- Date: 12 December 1997
- Venue: Renaissance Auditorio de Festival del Hotel Jaragua, Santo Domingo, Dominican Republic
- Broadcaster: Telemicro
- Entrants: 20
- Debuts: Com. Dom. Nueva York
- Winner: Selinée Marleny Méndez Rodríguez Monseñor Nouel

= Miss Dominican Republic 1998 =

Miss República Dominicana 1998 was held on 12 December 1997. There were 20 candidates, representing provinces and municipalities, who entered. The winner would represent the Dominican Republic at Miss Universe 1998 . The first runner up would enter Miss World 1998. The second runner up would enter in Miss International 1998. The rest of finalist entered different pageants.

==Results==

| Final results | Contestant |
|---|---|
| Miss República Dominicana 1998 | Monseñor Nouel – Selinée Méndez; |
| 1st Runner-up | San Pedro de Macorís – Sharmin Díaz; |
| 2nd Runner-up | San Juan – Sorangel Fersobe; |
| 3rd Runner-up | Com.

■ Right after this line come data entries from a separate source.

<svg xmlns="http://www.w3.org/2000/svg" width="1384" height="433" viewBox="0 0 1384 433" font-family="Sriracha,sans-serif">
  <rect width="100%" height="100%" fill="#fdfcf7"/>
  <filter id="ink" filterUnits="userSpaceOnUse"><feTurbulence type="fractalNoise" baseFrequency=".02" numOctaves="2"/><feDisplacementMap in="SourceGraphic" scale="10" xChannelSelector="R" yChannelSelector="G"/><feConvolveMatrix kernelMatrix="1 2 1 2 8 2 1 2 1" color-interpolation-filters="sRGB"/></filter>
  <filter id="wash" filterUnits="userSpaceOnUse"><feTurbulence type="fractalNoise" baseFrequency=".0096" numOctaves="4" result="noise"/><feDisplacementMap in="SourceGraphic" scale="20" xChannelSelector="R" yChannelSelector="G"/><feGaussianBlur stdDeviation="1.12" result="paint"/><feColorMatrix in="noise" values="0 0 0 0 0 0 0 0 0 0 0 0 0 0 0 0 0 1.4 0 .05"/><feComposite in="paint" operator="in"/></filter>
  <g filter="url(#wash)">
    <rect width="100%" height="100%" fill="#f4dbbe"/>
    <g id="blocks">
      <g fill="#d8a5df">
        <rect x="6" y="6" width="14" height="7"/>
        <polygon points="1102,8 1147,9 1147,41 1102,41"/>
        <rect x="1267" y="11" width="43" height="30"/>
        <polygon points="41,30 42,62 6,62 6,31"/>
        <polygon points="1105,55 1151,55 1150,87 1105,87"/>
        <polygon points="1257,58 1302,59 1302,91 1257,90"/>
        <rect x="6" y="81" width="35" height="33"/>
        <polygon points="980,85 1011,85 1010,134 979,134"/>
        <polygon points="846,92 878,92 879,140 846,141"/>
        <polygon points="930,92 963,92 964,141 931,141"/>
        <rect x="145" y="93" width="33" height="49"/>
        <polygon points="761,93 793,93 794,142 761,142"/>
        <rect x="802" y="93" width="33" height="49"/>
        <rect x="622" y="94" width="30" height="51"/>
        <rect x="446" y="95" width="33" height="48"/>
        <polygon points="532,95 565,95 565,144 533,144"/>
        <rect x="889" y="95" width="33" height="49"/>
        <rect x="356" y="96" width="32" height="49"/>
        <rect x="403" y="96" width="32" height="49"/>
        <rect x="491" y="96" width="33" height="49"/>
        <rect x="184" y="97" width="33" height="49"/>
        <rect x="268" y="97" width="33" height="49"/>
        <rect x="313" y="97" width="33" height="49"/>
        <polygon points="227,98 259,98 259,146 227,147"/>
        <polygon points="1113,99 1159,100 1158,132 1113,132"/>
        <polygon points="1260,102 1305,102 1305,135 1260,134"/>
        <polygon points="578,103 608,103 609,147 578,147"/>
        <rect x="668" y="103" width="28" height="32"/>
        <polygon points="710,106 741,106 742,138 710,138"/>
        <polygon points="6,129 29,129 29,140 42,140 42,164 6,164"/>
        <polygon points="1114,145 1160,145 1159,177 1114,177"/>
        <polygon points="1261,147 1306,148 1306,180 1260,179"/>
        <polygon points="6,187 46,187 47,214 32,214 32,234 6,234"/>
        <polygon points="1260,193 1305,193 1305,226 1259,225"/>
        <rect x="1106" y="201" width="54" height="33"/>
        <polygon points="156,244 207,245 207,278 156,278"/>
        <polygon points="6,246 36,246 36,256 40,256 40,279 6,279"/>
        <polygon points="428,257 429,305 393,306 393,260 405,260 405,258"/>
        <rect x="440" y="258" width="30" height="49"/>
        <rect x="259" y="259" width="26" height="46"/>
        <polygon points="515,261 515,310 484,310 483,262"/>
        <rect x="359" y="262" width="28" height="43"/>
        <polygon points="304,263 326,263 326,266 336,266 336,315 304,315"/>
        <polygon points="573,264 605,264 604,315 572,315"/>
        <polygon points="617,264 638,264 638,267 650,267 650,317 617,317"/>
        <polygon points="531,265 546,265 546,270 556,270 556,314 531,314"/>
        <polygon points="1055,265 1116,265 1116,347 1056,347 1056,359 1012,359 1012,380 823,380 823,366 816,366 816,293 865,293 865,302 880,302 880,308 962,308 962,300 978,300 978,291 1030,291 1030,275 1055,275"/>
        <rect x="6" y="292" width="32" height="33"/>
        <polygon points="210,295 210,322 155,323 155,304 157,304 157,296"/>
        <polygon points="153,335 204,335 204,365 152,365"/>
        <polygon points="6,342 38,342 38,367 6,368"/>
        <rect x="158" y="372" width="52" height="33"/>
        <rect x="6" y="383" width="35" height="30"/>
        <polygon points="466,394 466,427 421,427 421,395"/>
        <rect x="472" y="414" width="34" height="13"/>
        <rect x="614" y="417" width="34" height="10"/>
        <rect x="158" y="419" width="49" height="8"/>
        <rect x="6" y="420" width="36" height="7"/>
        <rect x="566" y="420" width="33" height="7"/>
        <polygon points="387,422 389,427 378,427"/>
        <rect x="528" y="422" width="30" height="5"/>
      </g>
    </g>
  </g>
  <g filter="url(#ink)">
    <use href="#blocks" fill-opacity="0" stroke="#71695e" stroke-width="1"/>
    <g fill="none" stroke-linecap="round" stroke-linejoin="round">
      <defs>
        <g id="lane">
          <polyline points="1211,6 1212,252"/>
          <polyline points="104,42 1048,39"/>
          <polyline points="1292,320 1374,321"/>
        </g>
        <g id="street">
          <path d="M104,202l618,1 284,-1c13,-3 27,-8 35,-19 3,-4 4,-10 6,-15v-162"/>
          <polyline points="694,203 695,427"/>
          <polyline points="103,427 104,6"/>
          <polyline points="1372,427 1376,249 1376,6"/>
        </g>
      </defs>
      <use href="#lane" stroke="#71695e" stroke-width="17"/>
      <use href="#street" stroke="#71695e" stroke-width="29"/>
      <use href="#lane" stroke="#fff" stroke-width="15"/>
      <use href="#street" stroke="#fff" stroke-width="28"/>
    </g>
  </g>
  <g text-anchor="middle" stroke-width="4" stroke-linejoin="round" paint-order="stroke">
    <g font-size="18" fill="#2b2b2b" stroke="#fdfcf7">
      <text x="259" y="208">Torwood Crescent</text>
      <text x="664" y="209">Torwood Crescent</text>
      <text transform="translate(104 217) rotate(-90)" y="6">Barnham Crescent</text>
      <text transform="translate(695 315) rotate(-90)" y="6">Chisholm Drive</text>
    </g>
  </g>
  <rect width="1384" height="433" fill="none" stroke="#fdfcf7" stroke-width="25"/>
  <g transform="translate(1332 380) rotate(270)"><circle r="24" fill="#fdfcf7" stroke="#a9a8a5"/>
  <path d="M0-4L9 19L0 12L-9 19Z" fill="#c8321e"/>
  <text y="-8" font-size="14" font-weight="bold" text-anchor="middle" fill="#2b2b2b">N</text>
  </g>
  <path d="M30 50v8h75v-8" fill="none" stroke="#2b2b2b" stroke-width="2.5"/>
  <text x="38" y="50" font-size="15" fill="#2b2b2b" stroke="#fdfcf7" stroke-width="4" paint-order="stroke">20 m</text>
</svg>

Dom. Nueva York – Jessica Brito; |
| 4th Runner-up | La Romana – Jazmina Ulloa; |
| Semi-finalists | Santiago – Milstry Orbe; Distrito Nacional – Laura Macario; Moca – Yoneidys Mateo; Puerto Plata – Isaura Aybar; Barahona – Silvana de Lara; |

===Special awards===
- Miss Rostro Bonito – Selinée Méndez (Monseñor Nouel)
- Miss Photogenic (voted by press reporters) – Katherine Ferreira (Jarabacoa)
- Miss Belleza Rondinella – Sharmin Díaz (San Pedro de Macorís)
- Miss Congeniality (voted by Miss Dominican Republic contestants) – Joan Alcantara (San Francisco de Macorís)
- Best Provincial Costume – Tatiana Silvestre (Duvergé)
- Miss Elegancia – Selinée Méndez (Monseñor Nouel)

==Delegates==

| Represented | Contestant | Age | Height | Hometown |
|---|---|---|---|---|
| Azua | Eva Fermin Ulerio | 22 | 171 cm 5 ft 7 in | Santo Domingo |
| Barahona | Silvana de Lara Ramírez | 17 | 176 cm 5 ft 9 in | Santo Domingo |
| Com. Dom. Nueva York | Jessica Brito Perdomo | 19 | 174 cm 5 ft 9 in | Long Island |
| Distrito Nacional | Laura Evelina Macario Schécker | 18 | 182 cm 6 ft 0 in | Santo Domingo |
| Duvergé | Tatiana Silvestre Pérez | 25 | 185 cm 6 ft 1 in | Duvergé |
| El Seibo | Maritza Fiallo Matos | 21 | 178 cm 5 ft 10 in | Santa Cruz de El Seibo |
| Jarabacoa | Katherine Ferreira Nolasco | 19 | 181 cm 5 ft 11 in | Jarabacoa |
| Jimaní | Ariana Plasencia García | 24 | 182 cm 6 ft 0 in | Santo Domingo |
| La Altagracia | María Luisa Rojas de Espinal | 21 | 177 cm 5 ft 10 in | Salvaleón de Higüey |
| La Romana | Jazmina Ulloa Rivera | 20 | 172 cm 5 ft 8 in | La Romana |
| La Vega | Amparo Cruz Ortega | 23 | 170 cm 5 ft 7 in | Jarabacoa |
| Moca | Yoneidys Mateo Echeverria | 23 | 173 cm 5 ft 8 in | Moca |
| Monseñor Nouel | Selinée Marleny Méndez Rodríguez | 22 | 180 cm 5 ft 11 in | Santo Domingo |
| Puerto Plata | Isaura Indhira Aybar Santana | 17 | 180 cm 5 ft 11 in | San Felipe de Puerto Plata |
| San Cristóbal | Ana Cristina Rivera Osorio | 22 | 180 cm 5 ft 11 in | Villa Altagracia |
| San Francisco de Macorís | Joan Alcántara Sued | 17 | 175 cm 5 ft 9 in | San Francisco de Macorís |
| San Juan | Sorangel Cristina Fersobe Matos | 20 | 177 cm 5 ft 10 in | San Juan de la Maguana |
| San Pedro de Macorís | Sharmin Arélis Díaz Escoto | 19 | 178 cm 5 ft 10 in | Santo Domingo |
| Santiago | Milstry del Carmen del Orbe Gómez | 21 | 176 cm 5 ft 9 in | Santiago de los Caballeros |
| Valverde | Karina Aquino Vázquez | 20 | 186 cm 6 ft 1 in | Santiago de los Caballeros |

==Trivia==
- Merfry Then would enter again in Miss Universe Dominican Republic 2001.